中国では人権派弁護士らに対する抑圧が続いていますが、その子どもたちに対しても通学を妨害するなど、圧力が強まっていることがわかりました。

家を出た子どもの後を男たちがついていきます。子どもは元人権派弁護士・王全璋さんの長男、泉泉くん(11)です。

冤罪事件や宗教弾圧など、人権侵害の問題を扱ってきた王さん。

2015年、当局に身柄を拘束され、懲役4年半の実刑判決を受けました。その際、弁護士資格は剥奪されてしまいましたが、2020年に出所した後も、政府に対し申し立てを行う市民たちに法律面からのアドバイスを続けています。

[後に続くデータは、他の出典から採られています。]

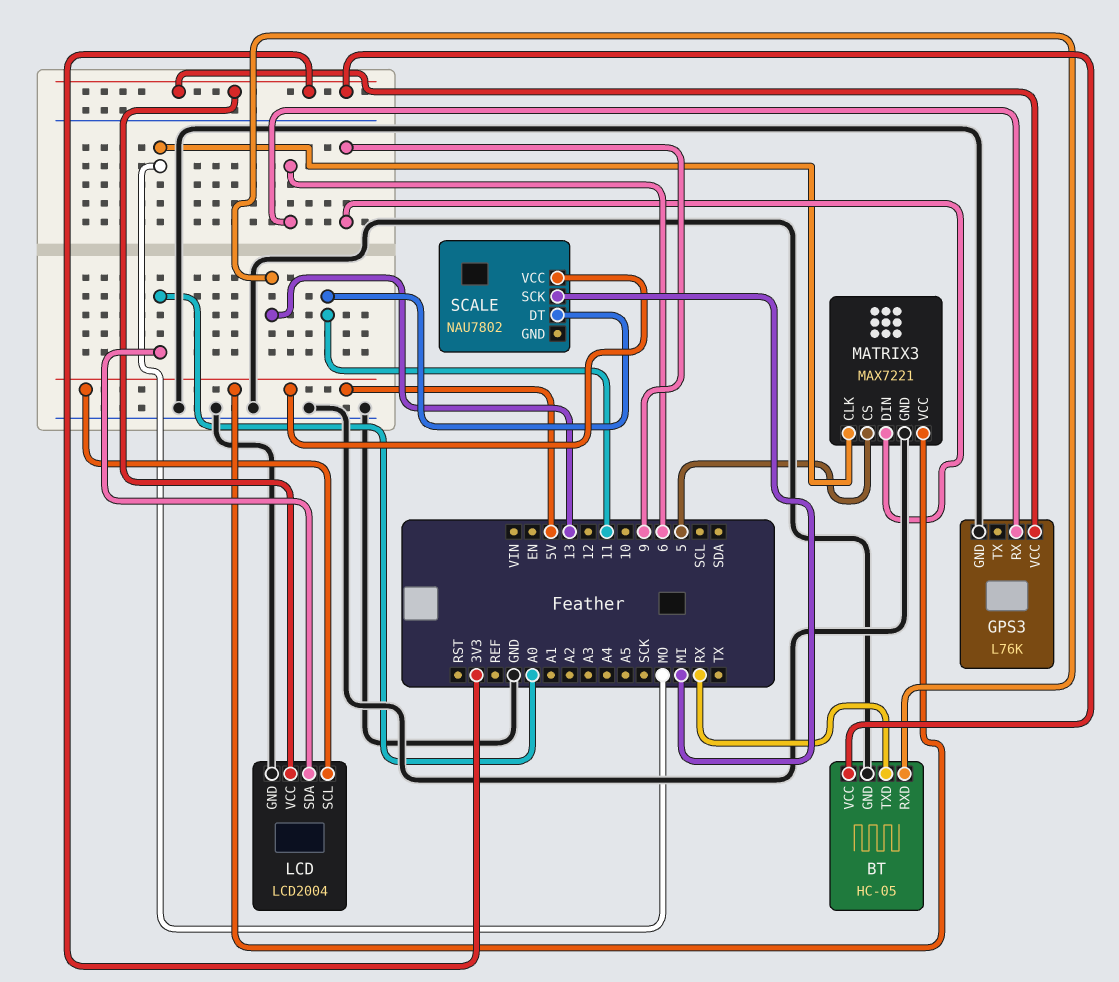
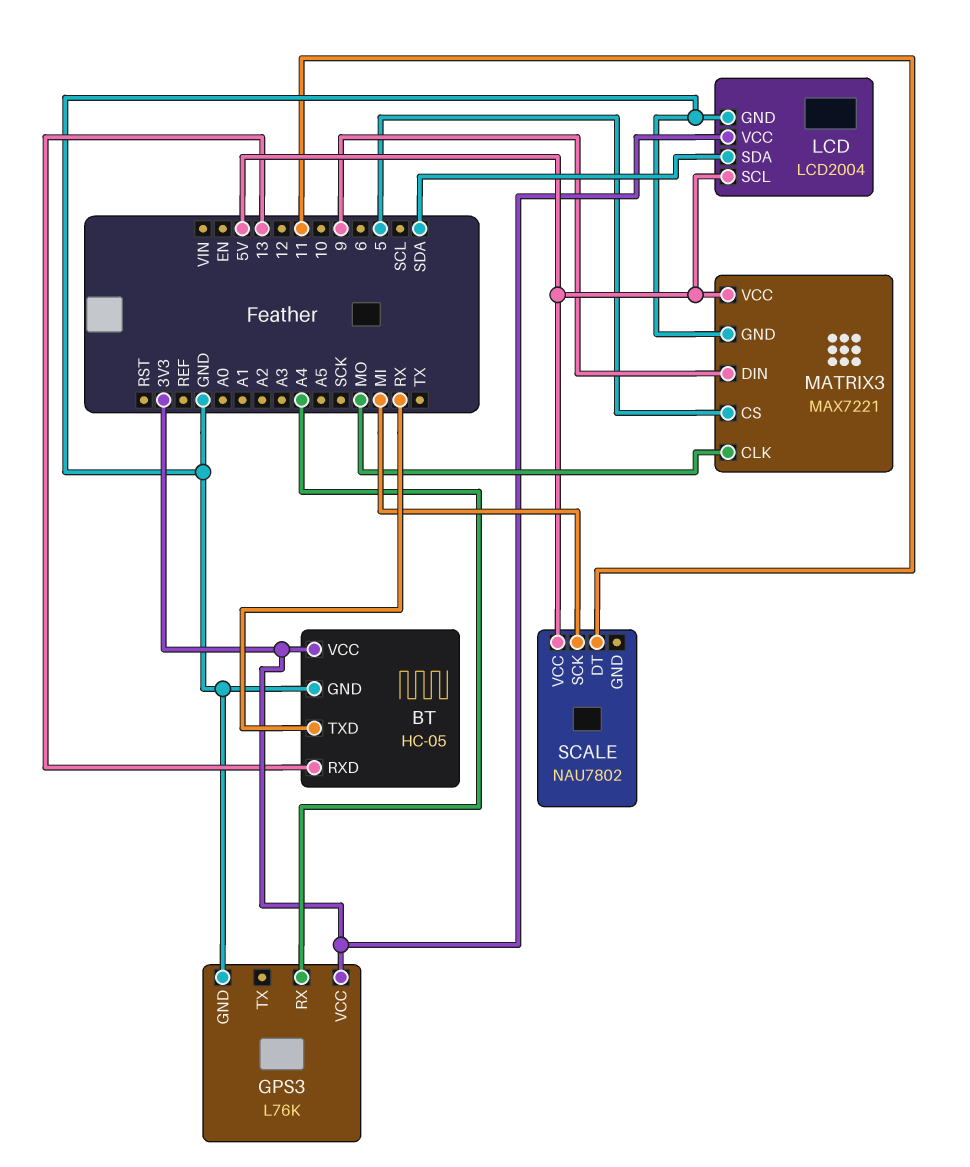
GPS3 pin RX: 6 -> A4
LCD pin SDA: A0 -> SDA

しかし、去年4月以降、嫌がらせが増加。自宅に面識のない男らが押しかける場面もありました。

王全璋さんの妻 李文足さん
「なにをするの?この3人が夫を殴りました」

その矛先は11歳の息子にまで向けられているのです。

2月上旬、私たちが王さんのマンションを訪ねると…

「お前らどこの記者だ?」

大勢の男たちと警察が私たちを取り囲みました。

いま王さんが一番心配しているのは子どもの教育です。

元人権派弁護士 王全璋さん
「良い解決策が分かりません。彼らは子どもが学校に行くのを妨害しはじめ、学校には『息子を受け入れるな』と通告し始めました」

当局が圧力をかけ、学校が泉泉くんの受け入れを拒否するようになったのです。

なんとしても、子どもには教育を受けさせたい。王さんはある決断を下します。

元人権派弁護士 王全璋さん
「こんな状況なので、この地を離れさせてもっと自由な環境におかせてあげたいと思いました」

友人に頼んで、泉泉くんを海外に行かせようとしたのです。

しかし、泉泉くんは入国管理局から“国家の安全を脅かす可能性がある”として出国を阻まれてしまいました。

元人権派弁護士 王全璋さん
「子どもは精神的に大きく傷ついています。子どもたちが国家の安全を脅かす可能性があるなんてあまりにばかげていませんか?」

海外で勉強する道を断たれた泉泉くん。学校にも通えず、ほぼ独学で勉強を続けています。

元人権派弁護士 王全璋さん
「国内の教育を受けられないので大学入試を受けるのも難しく、大きな問題です。これを私たちが解決できなければ、子どもの将来に大きく響くでしょう」

中国では人権活動家の子どもを取り巻く状況も厳しさを増しています。